[Begin Data lines]

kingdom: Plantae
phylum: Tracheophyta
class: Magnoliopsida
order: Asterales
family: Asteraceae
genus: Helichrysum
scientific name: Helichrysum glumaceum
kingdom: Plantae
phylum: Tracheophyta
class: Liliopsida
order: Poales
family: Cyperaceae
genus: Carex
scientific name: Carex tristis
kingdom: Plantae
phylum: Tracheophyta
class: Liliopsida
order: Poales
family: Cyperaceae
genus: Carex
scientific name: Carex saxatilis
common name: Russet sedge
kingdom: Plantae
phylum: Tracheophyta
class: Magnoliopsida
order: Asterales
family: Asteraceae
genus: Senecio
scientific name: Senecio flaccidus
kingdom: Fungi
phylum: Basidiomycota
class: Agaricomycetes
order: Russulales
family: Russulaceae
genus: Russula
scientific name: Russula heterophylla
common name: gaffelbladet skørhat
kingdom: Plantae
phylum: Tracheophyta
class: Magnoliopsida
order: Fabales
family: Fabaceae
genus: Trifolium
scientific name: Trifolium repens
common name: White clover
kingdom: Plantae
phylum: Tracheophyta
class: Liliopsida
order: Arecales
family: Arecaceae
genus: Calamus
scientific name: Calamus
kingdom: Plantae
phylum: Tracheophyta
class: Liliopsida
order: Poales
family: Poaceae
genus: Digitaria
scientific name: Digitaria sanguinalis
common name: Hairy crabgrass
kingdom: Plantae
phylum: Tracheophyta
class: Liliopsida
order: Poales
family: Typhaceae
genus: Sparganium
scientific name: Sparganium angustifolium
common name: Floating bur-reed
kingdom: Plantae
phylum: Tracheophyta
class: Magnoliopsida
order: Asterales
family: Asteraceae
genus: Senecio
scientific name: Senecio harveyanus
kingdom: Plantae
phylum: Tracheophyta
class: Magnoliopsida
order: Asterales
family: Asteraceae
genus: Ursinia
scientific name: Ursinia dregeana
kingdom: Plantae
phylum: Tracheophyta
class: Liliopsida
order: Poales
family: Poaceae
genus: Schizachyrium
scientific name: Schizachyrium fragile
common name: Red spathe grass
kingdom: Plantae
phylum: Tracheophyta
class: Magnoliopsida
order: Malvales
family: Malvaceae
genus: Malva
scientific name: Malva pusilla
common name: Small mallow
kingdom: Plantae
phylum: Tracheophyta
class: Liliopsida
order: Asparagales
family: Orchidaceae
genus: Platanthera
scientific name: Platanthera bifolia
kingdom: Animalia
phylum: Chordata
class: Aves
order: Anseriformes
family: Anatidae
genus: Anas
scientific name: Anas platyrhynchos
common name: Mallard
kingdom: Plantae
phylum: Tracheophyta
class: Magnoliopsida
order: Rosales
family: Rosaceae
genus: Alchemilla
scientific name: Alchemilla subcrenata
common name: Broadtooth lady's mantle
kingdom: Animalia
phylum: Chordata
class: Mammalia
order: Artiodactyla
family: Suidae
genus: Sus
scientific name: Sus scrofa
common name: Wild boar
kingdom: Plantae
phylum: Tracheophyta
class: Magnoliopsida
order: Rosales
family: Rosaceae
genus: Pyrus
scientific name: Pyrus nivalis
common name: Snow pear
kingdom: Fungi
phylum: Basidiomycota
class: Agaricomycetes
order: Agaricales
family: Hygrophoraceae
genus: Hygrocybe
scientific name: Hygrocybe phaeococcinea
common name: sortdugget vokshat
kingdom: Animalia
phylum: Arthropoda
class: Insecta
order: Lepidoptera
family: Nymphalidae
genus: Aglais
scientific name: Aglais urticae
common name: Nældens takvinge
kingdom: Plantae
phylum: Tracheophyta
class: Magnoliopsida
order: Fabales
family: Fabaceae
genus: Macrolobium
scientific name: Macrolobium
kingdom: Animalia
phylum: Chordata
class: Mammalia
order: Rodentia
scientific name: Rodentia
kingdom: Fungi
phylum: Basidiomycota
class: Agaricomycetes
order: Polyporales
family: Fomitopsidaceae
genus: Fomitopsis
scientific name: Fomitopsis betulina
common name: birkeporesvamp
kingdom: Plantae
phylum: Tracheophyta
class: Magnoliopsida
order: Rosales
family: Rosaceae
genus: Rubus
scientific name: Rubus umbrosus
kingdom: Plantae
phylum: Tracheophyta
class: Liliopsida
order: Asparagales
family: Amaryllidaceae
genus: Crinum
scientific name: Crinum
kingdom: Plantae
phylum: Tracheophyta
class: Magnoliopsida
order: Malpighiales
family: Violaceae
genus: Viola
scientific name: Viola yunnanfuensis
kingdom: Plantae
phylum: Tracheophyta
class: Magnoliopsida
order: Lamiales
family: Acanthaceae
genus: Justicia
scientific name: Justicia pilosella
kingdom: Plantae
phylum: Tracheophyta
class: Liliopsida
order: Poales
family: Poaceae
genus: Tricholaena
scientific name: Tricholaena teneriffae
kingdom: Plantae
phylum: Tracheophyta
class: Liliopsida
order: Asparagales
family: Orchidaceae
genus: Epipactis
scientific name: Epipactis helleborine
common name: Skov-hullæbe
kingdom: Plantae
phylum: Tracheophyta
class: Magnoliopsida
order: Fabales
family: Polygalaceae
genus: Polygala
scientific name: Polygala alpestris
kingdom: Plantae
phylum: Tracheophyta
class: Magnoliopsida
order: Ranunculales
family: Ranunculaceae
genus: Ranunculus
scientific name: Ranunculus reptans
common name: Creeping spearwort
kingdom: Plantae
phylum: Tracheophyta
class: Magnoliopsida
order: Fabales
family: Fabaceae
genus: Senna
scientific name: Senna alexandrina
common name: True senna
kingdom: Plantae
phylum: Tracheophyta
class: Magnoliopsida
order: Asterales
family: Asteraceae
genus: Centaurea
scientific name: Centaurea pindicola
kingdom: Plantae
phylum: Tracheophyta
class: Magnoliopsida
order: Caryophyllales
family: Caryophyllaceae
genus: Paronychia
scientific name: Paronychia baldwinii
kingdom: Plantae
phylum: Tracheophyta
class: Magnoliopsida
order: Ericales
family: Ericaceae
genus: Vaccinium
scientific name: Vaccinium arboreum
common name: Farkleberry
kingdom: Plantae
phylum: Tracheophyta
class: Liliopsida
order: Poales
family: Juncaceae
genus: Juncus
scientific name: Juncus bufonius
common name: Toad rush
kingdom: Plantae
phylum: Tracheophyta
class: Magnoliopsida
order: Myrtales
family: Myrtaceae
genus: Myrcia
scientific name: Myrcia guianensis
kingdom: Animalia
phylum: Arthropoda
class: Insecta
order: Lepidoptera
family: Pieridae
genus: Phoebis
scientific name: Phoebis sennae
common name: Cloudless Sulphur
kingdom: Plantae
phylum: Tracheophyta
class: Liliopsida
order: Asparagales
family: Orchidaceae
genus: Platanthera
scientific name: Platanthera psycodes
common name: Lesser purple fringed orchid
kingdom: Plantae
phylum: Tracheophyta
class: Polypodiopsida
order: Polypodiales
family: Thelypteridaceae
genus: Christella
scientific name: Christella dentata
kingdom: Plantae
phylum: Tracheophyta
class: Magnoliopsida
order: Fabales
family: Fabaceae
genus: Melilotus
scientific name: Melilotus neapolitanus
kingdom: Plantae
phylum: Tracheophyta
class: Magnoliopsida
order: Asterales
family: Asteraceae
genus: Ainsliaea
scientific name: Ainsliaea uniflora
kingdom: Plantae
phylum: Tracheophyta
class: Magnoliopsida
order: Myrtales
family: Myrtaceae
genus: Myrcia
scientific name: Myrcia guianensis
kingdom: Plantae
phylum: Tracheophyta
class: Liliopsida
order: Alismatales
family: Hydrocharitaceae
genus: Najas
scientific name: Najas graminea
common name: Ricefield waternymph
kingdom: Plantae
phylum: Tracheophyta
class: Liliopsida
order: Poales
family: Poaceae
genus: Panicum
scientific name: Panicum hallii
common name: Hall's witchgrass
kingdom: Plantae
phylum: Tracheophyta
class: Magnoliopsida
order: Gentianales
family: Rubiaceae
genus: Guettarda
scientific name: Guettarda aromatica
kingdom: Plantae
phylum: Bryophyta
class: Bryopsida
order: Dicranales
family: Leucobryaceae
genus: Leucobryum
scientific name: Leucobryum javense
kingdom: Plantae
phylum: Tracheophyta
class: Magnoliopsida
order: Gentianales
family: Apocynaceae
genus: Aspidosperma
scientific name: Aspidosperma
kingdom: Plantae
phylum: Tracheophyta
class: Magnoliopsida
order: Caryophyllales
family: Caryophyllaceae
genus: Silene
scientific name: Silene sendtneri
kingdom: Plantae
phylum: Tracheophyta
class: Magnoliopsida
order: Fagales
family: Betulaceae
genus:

[End Data lines]

What is being asked ▸
Rewrite the listing from its first line up to and including the line containing "order: Anseriformes", changing every "common name" to "vernacular name" and leaving everything else as it is.

Result of the exercise ▸
kingdom: Plantae
phylum: Tracheophyta
class: Magnoliopsida
order: Asterales
family: Asteraceae
genus: Helichrysum
scientific name: Helichrysum glumaceum
kingdom: Plantae
phylum: Tracheophyta
class: Liliopsida
order: Poales
family: Cyperaceae
genus: Carex
scientific name: Carex tristis
kingdom: Plantae
phylum: Tracheophyta
class: Liliopsida
order: Poales
family: Cyperaceae
genus: Carex
scientific name: Carex saxatilis
vernacular name: Russet sedge
kingdom: Plantae
phylum: Tracheophyta
class: Magnoliopsida
order: Asterales
family: Asteraceae
genus: Senecio
scientific name: Senecio flaccidus
kingdom: Fungi
phylum: Basidiomycota
class: Agaricomycetes
order: Russulales
family: Russulaceae
genus: Russula
scientific name: Russula heterophylla
vernacular name: gaffelbladet skørhat
kingdom: Plantae
phylum: Tracheophyta
class: Magnoliopsida
order: Fabales
family: Fabaceae
genus: Trifolium
scientific name: Trifolium repens
vernacular name: White clover
kingdom: Plantae
phylum: Tracheophyta
class: Liliopsida
order: Arecales
family: Arecaceae
genus: Calamus
scientific name: Calamus
kingdom: Plantae
phylum: Tracheophyta
class: Liliopsida
order: Poales
family: Poaceae
genus: Digitaria
scientific name: Digitaria sanguinalis
vernacular name: Hairy crabgrass
kingdom: Plantae
phylum: Tracheophyta
class: Liliopsida
order: Poales
family: Typhaceae
genus: Sparganium
scientific name: Sparganium angustifolium
vernacular name: Floating bur-reed
kingdom: Plantae
phylum: Tracheophyta
class: Magnoliopsida
order: Asterales
family: Asteraceae
genus: Senecio
scientific name: Senecio harveyanus
kingdom: Plantae
phylum: Tracheophyta
class: Magnoliopsida
order: Asterales
family: Asteraceae
genus: Ursinia
scientific name: Ursinia dregeana
kingdom: Plantae
phylum: Tracheophyta
class: Liliopsida
order: Poales
family: Poaceae
genus: Schizachyrium
scientific name: Schizachyrium fragile
vernacular name: Red spathe grass
kingdom: Plantae
phylum: Tracheophyta
class: Magnoliopsida
order: Malvales
family: Malvaceae
genus: Malva
scientific name: Malva pusilla
vernacular name: Small mallow
kingdom: Plantae
phylum: Tracheophyta
class: Liliopsida
order: Asparagales
family: Orchidaceae
genus: Platanthera
scientific name: Platanthera bifolia
kingdom: Animalia
phylum: Chordata
class: Aves
order: Anseriformes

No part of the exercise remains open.